DATA FOR REVIEW below:

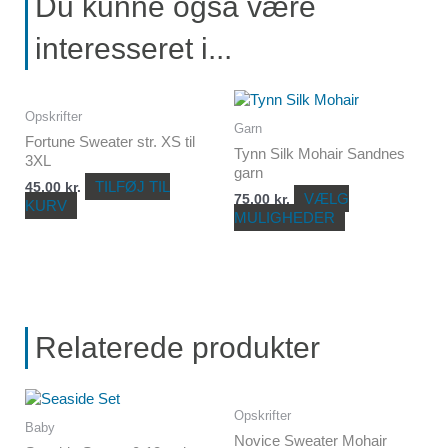
Du kunne også være
interesseret i...
Dette
Opskrifter
vare
Garn
har
Fortune Sweater str. XS til
Tynn Silk Mohair Sandnes
flere
3XL
garn
varianter.
TILFØJ TIL
45,00
kr.
Mulighederne
VÆLG
75,00
kr.
KURV
kan
MULIGHEDER
vælges
på
varesiden
Relaterede produkter
Opskrifter
Baby
Novice Sweater Mohair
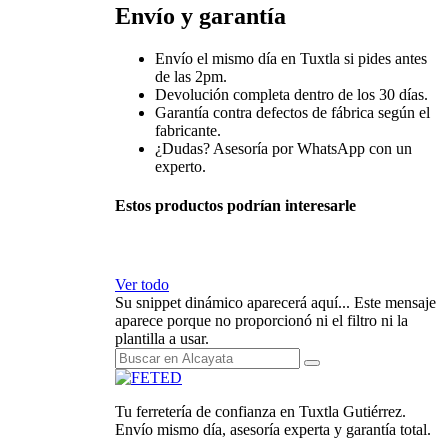
Envío y garantía
Envío el mismo día en Tuxtla si pides antes
de las 2pm.
Devolución completa dentro de los 30 días.
Garantía contra defectos de fábrica según el
fabricante.
¿Dudas? Asesoría por WhatsApp con un
experto.
Estos productos podrían interesarle
Ver todo
Su snippet dinámico aparecerá aquí... Este mensaje
aparece porque no proporcionó ni el filtro ni la
plantilla a usar.
Tu ferretería de confianza en Tuxtla Gutiérrez.
Envío mismo día, asesoría experta y garantía total.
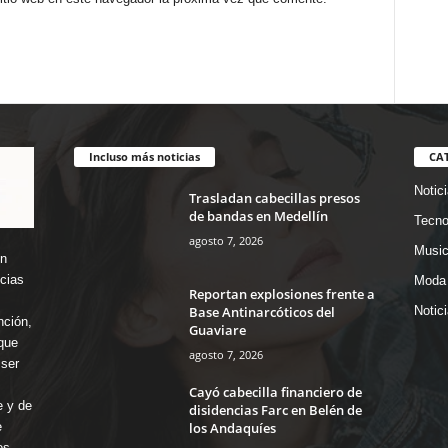
Incluso más noticias
CA
Notic
Trasladan cabecillas presos
de bandas en Medellín
Tecno
agosto 7, 2026
Music
en
icias
Moda 
Reportan explosiones frente a
Base Antinarcóticos del
Notic
nción,
Guaviare
que
agosto 7, 2026
ser
Cayó cabecilla financiero de
e y de
disidencias Farc en Belén de
los Andaquíes
e
os.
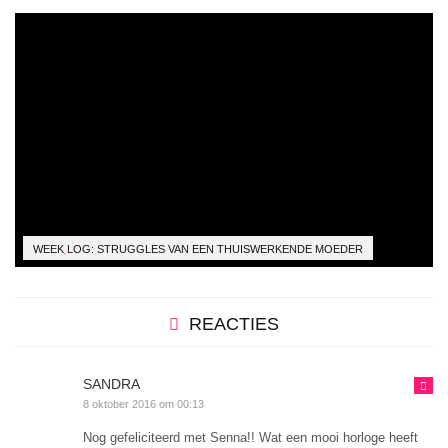
WEEK
LOG: STRUGGLES VAN EEN THUISWERKENDE MOEDER
REACTIES
SANDRA
8 oktober 2016 om 00:13
Nog gefeliciteerd met Senna!! Wat een mooi horloge heeft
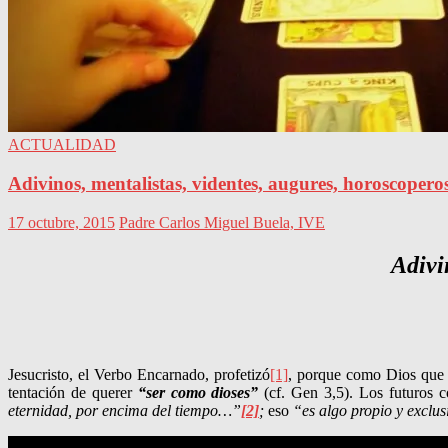
ACTUALIDAD
Adivinos, mentalistas, videntes, augures, horoscoper
17 octubre, 2015
Padre Carlos Miguel Buela, IVE
Adivi
Jesucristo, el Verbo Encarnado, profetizó
[1]
, porque como Dios que e
tentación de querer
“ser como dioses”
(cf. Gen 3,5). Los futuros c
eternidad, por encima del tiempo…”
[2]
;
eso
“es algo propio y exclu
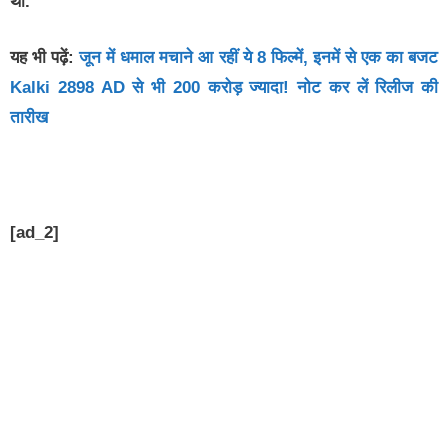
थी.
यह भी पढ़ें:
जून में धमाल मचाने आ रहीं ये 8 फिल्में, इनमें से एक का बजट
Kalki 2898 AD से भी 200 करोड़ ज्यादा! नोट कर लें रिलीज की
तारीख
[ad_2]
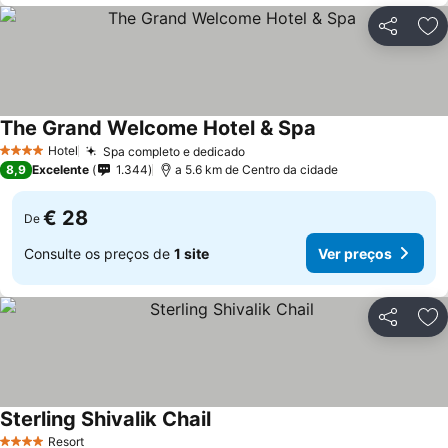
Partilhar
Ad
The Grand Welcome Hotel & Spa
Hotel
Spa completo e dedicado
4 Estrelas
8,9
Excelente
1.344
a 5.6 km de Centro da cidade
€ 28
De
Consulte os preços de
1 site
Ver preços
Partilhar
Ad
Sterling Shivalik Chail
Resort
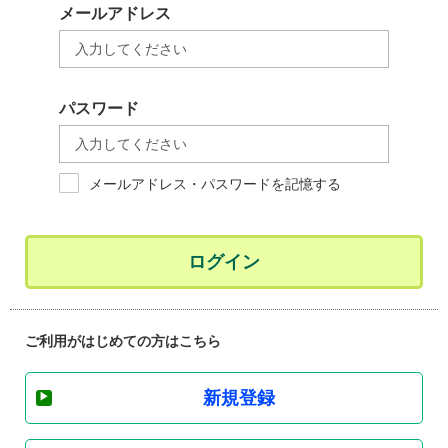
メールアドレス
パスワード
メールアドレス・パスワードを記憶する
ログイン
ご利用がはじめての方はこちら
新規登録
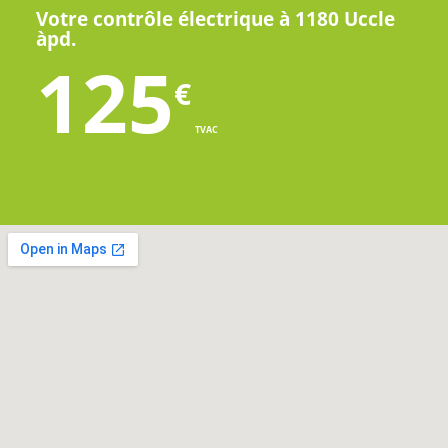
Votre contrôle électrique à 1180 Uccle
àpd.
125
€
TVAC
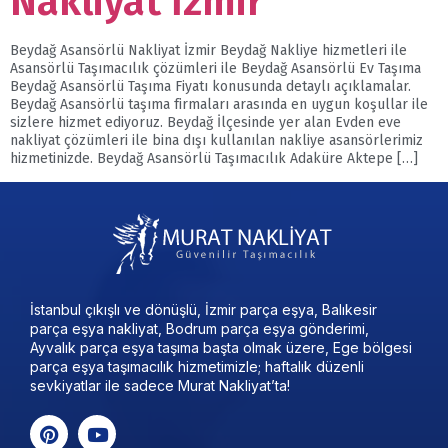
Nakliyat İzmir
Beydağ Asansörlü Nakliyat İzmir Beydağ Nakliye hizmetleri ile
Asansörlü Taşımacılık çözümleri ile Beydağ Asansörlü Ev Taşıma
Beydağ Asansörlü Taşıma Fiyatı konusunda detaylı açıklamalar.
Beydağ Asansörlü taşıma firmaları arasında en uygun koşullar ile
sizlere hizmet ediyoruz. Beydağ İlçesinde yer alan Evden eve
nakliyat çözümleri ile bina dışı kullanılan nakliye asansörlerimiz
hizmetinizde. Beydağ Asansörlü Taşımacılık Adaküre Aktepe […]
İstanbul çıkışlı ve dönüşlü, İzmir parça eşya, Balıkesir
parça eşya nakliyat, Bodrum parça eşya gönderimi,
Ayvalık parça eşya taşıma başta olmak üzere, Ege bölgesi
parça eşya taşımacılık hizmetimizle; haftalık düzenli
sevkiyatlar ile sadece Murat Nakliyat’ta!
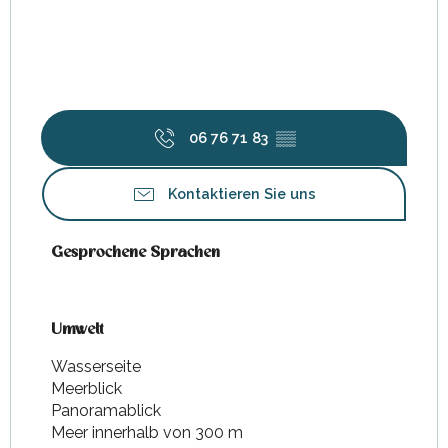
06 76 71 83
▒▒
Kontaktieren Sie uns
Gesprochene Sprachen
Gesprochene Sprachen
Umwelt
Umwelt
Wasserseite
Meerblick
Panoramablick
Meer innerhalb von 300 m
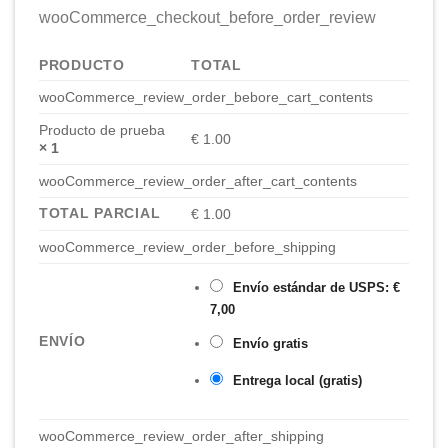
wooCommerce_checkout_before_order_review
PRODUCTO
TOTAL
wooCommerce_review_order_bebore_cart_contents
Producto de prueba
€ 1.00
× 1
wooCommerce_review_order_after_cart_contents
TOTAL PARCIAL
€ 1.00
wooCommerce_review_order_before_shipping
Envío estándar de USPS:
€
7,00
ENVÍO
Envío gratis
Entrega local (gratis)
wooCommerce_review_order_after_shipping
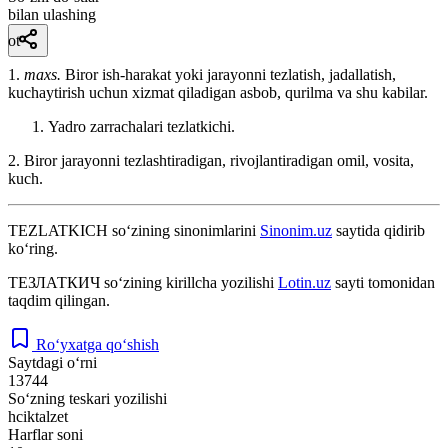
bilan ulashing
ot
1.
maxs.
Biror ish-harakat yoki jarayonni tezlatish, jadallatish,
kuchaytirish uchun xizmat qiladigan asbob, qurilma va shu kabilar.
Yadro zarrachalari tezlatkichi.
2. Biror jarayonni tezlashtiradigan, rivojlantiradigan omil, vosita,
kuch.
TEZLATKICH
so‘zining sinonimlarini
Sinonim.uz
saytida qidirib
ko‘ring.
ТЕЗЛАТКИЧ
so‘zining kirillcha yozilishi
Lotin.uz
sayti tomonidan
taqdim qilingan.
Ro‘yxatga qo‘shish
Saytdagi o‘rni
13744
So‘zning teskari yozilishi
hciktalzet
Harflar soni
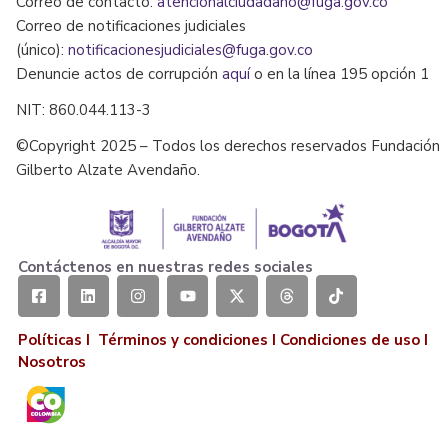
Correo de contacto:
atencionalciudadano@fuga.gov.co
Correo de notificaciones judiciales
(único):
notificacionesjudiciales@fuga.gov.co
Denuncie actos de corrupción
aquí
o en la línea 195 opción 1
NIT: 860.044.113-3
©Copyright 2025 – Todos los derechos reservados Fundación
Gilberto Alzate Avendaño.
Contáctenos en nuestras redes sociales
Políticas I
Términos y condiciones
I
Condiciones de uso
I
Nosotros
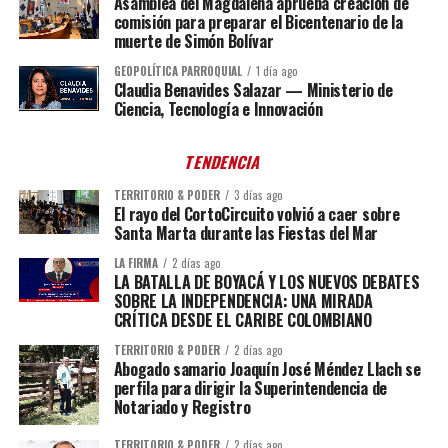
Asamblea del Magdalena aprueba creación de
comisión para preparar el Bicentenario de la
muerte de Simón Bolívar
GEOPOLÍTICA PARROQUIAL
1 día ago
Claudia Benavides Salazar — Ministerio de
Ciencia, Tecnología e Innovación
TENDENCIA
TERRITORIO & PODER
3 días ago
El rayo del CortoCircuito volvió a caer sobre
Santa Marta durante las Fiestas del Mar
LA FIRMA
2 días ago
LA BATALLA DE BOYACÁ Y LOS NUEVOS DEBATES
SOBRE LA INDEPENDENCIA: UNA MIRADA
CRÍTICA DESDE EL CARIBE COLOMBIANO
TERRITORIO & PODER
2 días ago
Abogado samario Joaquín José Méndez Llach se
perfila para dirigir la Superintendencia de
Notariado y Registro
TERRITORIO & PODER
2 días ago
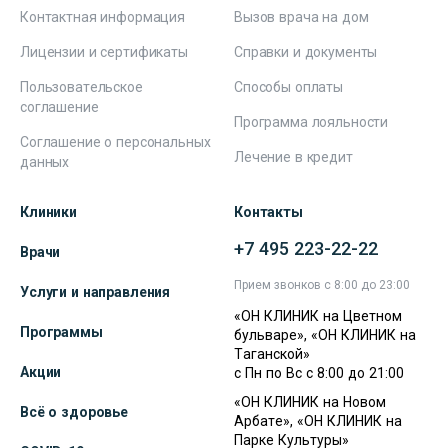
Контактная информация
Вызов врача на дом
Лицензии и сертификаты
Справки и документы
Пользовательское
Способы оплаты
соглашение
Программа лояльности
Соглашение о персональных
Лечение в кредит
данных
Клиники
Контакты
+7 495 223-22-22
Врачи
Прием звонков с 8:00 до 23:00
Услуги и направления
«ОН КЛИНИК на Цветном
Программы
бульваре», «ОН КЛИНИК на
Таганской»
Акции
с Пн по Вс с 8:00 до 21:00
«ОН КЛИНИК на Новом
Всё о здоровье
Арбате», «ОН КЛИНИК на
Парке Культуры»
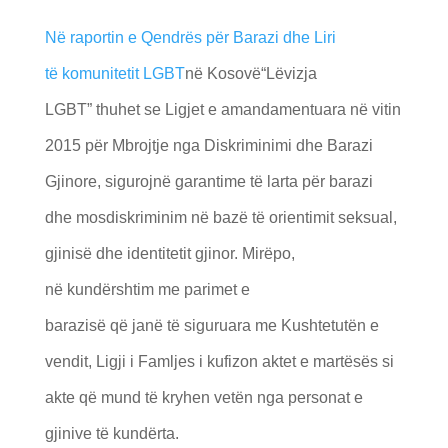
Në raportin e Qendrës për Barazi dhe Liri
të komunitetit LGBT
në Kosovë“Lëvizja
LGBT” thuhet se Ligjet e amandamentuara në vitin
2015 për Mbrojtje nga Diskriminimi dhe Barazi
Gjinore, sigurojnë garantime të larta për barazi
dhe mosdiskriminim në bazë të orientimit seksual,
gjinisë dhe identitetit gjinor. Mirëpo,
në kundërshtim me parimet e
barazisë që janë të siguruara me Kushtetutën e
vendit, Ligji i Famljes i kufizon aktet e martësës si
akte që mund të kryhen vetën nga personat e
gjinive të kundërta.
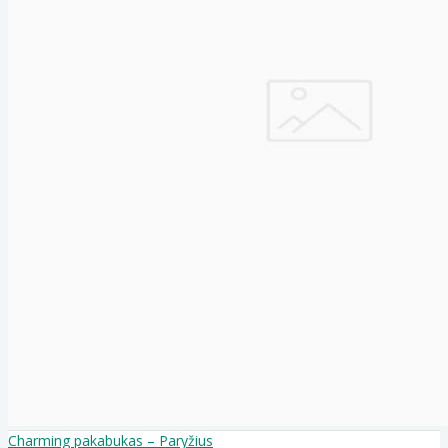
Charming pakabukas – Paryžius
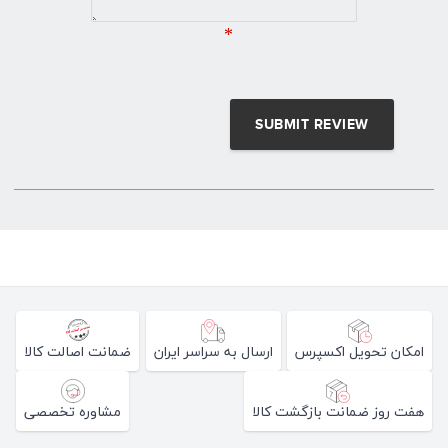
*
امکان تحویل اکسپرس
ارسال به سراسر ایران
ضمانت اصالت کالا
هفت روز ضمانت بازگشت کالا
مشاوره تخصصی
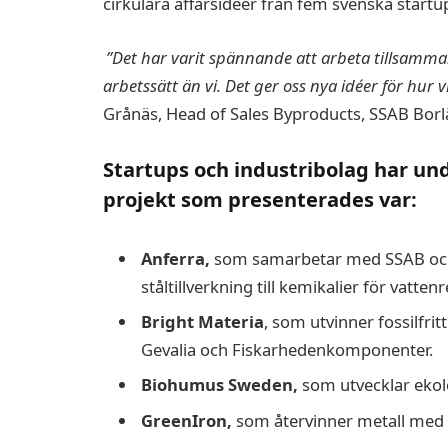
cirkulära affärsidéer från fem svenska startu
”Det har varit spännande att arbeta tillsamm
arbetssätt än vi. Det ger oss nya idéer för hur
Grånäs, Head of Sales Byproducts, SSAB Borl
Startups och industribolag har un
projekt som presenterades var:
Anferra,
som samarbetar med SSAB och 
ståltillverkning till kemikalier för vatten
Bright Materia
, som utvinner fossilfri
Gevalia och Fiskarhedenkomponenter.
Biohumus Sweden,
som utvecklar ekolo
GreenIron,
som återvinner metall med f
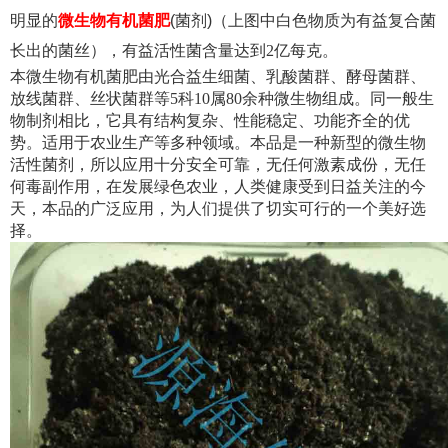
明显的
微
生物有机菌肥
(菌剂)
（上图中白色物质为有益复合菌
长出的菌丝），有益活性菌含量达到2亿每克。
本微生物有机菌肥由光合益生细菌、乳酸菌群、酵母菌群、
放线菌群、丝状菌群等5科10属80余种微生物组成。同一般生
物制剂相比，它具有结构复杂、性能稳定、功能齐全的优
势。适用于农业生产等多种领域。本品是一种新型的微生物
活性菌剂，所以应用十分安全可靠，无任何激素成份，无任
何毒副作用，在发展绿色农业，人类健康受到日益关注的今
天，本品的广泛应用，为人们提供了切实可行的一个美好选
择。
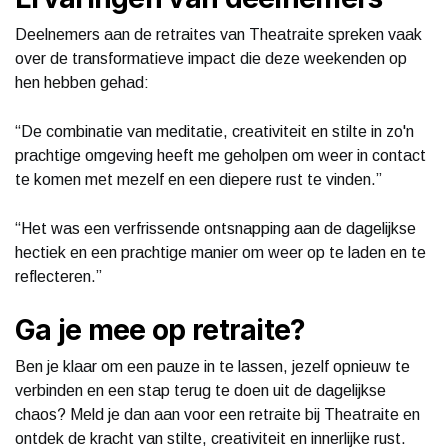
Deelnemers aan de retraites van Theatraite spreken vaak
over de transformatieve impact die deze weekenden op
hen hebben gehad:
“De combinatie van meditatie, creativiteit en stilte in zo'n
prachtige omgeving heeft me geholpen om weer in contact
te komen met mezelf en een diepere rust te vinden.”
“Het was een verfrissende ontsnapping aan de dagelijkse
hectiek en een prachtige manier om weer op te laden en te
reflecteren.”
Ga je mee op retraite?
Ben je klaar om een pauze in te lassen, jezelf opnieuw te
verbinden en een stap terug te doen uit de dagelijkse
chaos? Meld je dan aan voor een retraite bij Theatraite en
ontdek de kracht van stilte, creativiteit en innerlijke rust.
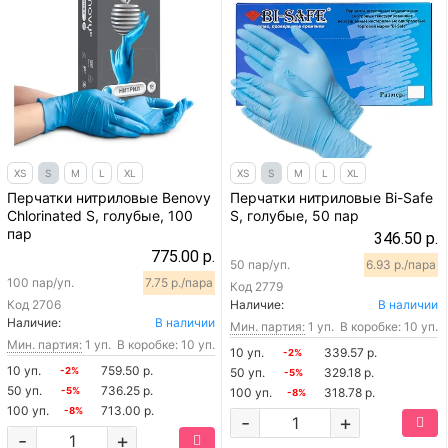
XS
S
M
L
XL
XS
S
M
L
XL
Перчатки нитриловые Benovy
Перчатки нитриловые Bi-Safe
Chlorinated S, голубые, 100
S, голубые, 50 пар
пар
346.50 р.
775.00 р.
50 пар/уп.
6.93 р./пара
100 пар/уп.
7.75 р./пара
Код
2779
Код
2706
Наличие:
В наличии
Наличие:
В наличии
Мин. партия:
1 уп.
В коробке: 10 уп.
Мин. партия:
1 уп.
В коробке: 10 уп.
10 уп.
339.57 р.
-2%
10 уп.
759.50 р.
-2%
50 уп.
329.18 р.
-5%
50 уп.
736.25 р.
-5%
100 уп.
318.78 р.
-8%
100 уп.
713.00 р.
-8%
-
+
-
+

End of DATA FOR REVIEW.

■ ACTIVITY ■
Revise the lines from the very first one through the one containing "Novice Sweater Mohair", replacing "Opskrifter" with "Strikkeopskrifter" and changing nothing else. Leave the pictures out of your answer.

■ COMPLETED EXERCISE ■
Du kunne også være
interesseret i...
Dette
Strikkeopskrifter
vare
Garn
har
Fortune Sweater str. XS til
Tynn Silk Mohair Sandnes
flere
3XL
garn
varianter.
TILFØJ TIL
45,00
kr.
Mulighederne
VÆLG
75,00
kr.
KURV
kan
MULIGHEDER
vælges
på
varesiden
Relaterede produkter
Strikkeopskrifter
Baby
Novice Sweater Mohair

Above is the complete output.